- [YOUR ASSIGNMENT]: Among the records, how many lines contain "numbers"? Only the number is needed.

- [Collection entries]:
<<<<
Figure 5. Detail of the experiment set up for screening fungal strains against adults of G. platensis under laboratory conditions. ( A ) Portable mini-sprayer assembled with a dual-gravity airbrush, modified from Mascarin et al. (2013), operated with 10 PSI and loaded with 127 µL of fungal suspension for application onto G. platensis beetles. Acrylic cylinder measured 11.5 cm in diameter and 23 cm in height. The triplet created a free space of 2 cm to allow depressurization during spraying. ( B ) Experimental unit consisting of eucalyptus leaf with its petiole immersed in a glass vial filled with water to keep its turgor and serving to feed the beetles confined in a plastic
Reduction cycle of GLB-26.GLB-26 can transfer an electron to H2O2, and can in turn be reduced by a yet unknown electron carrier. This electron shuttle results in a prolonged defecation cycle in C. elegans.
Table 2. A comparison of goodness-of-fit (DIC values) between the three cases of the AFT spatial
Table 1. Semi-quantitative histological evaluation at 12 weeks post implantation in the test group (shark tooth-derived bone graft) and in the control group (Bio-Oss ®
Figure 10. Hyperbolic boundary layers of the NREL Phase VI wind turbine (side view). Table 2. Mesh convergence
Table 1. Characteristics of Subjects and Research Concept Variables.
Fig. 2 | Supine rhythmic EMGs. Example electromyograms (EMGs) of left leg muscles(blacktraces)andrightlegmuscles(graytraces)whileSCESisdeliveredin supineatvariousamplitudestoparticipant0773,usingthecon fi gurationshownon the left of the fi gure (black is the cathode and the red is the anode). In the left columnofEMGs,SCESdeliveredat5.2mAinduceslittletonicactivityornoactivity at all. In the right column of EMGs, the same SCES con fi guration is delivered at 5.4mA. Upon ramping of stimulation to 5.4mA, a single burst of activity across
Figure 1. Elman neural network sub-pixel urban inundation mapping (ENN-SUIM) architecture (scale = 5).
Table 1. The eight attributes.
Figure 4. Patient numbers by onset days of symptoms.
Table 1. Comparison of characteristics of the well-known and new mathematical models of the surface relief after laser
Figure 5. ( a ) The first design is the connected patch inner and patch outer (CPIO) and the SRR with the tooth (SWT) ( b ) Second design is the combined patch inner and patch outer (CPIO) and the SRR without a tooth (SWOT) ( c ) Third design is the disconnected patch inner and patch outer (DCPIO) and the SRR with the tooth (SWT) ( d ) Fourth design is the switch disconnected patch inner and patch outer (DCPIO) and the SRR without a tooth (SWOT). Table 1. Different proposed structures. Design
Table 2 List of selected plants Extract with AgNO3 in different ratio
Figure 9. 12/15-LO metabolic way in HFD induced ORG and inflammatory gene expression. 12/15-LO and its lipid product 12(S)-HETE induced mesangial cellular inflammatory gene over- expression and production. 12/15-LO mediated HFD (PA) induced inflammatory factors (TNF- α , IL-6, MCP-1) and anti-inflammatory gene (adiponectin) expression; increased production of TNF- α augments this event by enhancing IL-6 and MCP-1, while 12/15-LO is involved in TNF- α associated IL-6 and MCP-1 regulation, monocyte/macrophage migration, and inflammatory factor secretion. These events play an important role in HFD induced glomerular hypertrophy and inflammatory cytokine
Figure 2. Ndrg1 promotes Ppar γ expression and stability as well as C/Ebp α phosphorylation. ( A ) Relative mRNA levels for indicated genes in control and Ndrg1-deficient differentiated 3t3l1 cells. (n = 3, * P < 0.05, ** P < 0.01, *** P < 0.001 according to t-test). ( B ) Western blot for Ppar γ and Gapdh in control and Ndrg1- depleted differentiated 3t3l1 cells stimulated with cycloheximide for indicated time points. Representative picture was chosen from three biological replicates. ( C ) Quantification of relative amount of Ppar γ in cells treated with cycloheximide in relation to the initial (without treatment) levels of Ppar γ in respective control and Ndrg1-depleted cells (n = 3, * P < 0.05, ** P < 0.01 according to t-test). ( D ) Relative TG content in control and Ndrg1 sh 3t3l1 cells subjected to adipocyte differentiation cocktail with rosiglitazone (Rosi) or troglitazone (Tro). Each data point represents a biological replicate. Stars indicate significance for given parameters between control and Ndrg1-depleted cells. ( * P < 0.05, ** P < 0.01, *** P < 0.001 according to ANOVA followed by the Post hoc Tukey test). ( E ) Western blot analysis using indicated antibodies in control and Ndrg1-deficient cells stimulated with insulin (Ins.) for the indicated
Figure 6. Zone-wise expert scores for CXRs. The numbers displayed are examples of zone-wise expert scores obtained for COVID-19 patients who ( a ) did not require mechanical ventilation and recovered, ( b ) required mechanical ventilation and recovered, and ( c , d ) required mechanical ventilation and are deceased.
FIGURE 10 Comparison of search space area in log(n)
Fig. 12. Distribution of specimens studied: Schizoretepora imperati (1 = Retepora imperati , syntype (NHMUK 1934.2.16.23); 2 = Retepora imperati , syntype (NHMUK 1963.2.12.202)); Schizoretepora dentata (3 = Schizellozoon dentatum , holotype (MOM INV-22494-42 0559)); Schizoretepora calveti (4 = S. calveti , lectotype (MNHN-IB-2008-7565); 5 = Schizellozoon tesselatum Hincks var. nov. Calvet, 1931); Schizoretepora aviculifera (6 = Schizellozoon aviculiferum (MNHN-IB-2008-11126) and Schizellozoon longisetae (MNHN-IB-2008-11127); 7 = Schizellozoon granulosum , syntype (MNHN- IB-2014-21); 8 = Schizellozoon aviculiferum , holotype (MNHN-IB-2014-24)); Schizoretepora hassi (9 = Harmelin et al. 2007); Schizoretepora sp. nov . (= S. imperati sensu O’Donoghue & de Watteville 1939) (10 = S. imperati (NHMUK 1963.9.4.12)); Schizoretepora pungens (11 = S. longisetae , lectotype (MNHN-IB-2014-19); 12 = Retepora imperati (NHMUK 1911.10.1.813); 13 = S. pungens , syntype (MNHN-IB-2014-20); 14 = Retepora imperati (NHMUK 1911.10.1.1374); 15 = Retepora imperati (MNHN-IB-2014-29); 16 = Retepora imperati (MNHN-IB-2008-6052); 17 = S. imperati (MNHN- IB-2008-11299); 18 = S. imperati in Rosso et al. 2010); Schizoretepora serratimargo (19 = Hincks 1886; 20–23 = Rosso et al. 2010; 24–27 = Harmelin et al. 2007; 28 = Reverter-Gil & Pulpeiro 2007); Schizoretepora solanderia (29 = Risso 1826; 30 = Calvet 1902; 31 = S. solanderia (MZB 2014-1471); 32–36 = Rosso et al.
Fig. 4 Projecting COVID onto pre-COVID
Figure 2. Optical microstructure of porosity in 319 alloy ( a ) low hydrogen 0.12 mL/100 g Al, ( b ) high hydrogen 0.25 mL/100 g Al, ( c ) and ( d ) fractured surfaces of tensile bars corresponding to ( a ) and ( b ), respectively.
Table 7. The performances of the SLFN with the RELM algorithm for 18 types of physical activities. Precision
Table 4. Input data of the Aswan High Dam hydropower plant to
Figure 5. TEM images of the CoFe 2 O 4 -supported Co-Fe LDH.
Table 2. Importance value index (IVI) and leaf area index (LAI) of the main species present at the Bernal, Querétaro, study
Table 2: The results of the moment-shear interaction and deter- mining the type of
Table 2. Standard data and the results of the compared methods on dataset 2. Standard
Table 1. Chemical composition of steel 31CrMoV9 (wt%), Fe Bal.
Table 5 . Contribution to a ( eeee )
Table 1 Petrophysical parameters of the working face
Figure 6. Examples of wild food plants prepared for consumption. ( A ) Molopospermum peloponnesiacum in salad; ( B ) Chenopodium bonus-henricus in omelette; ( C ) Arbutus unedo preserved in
>>>>
- [WRITTEN SOLUTION]: 2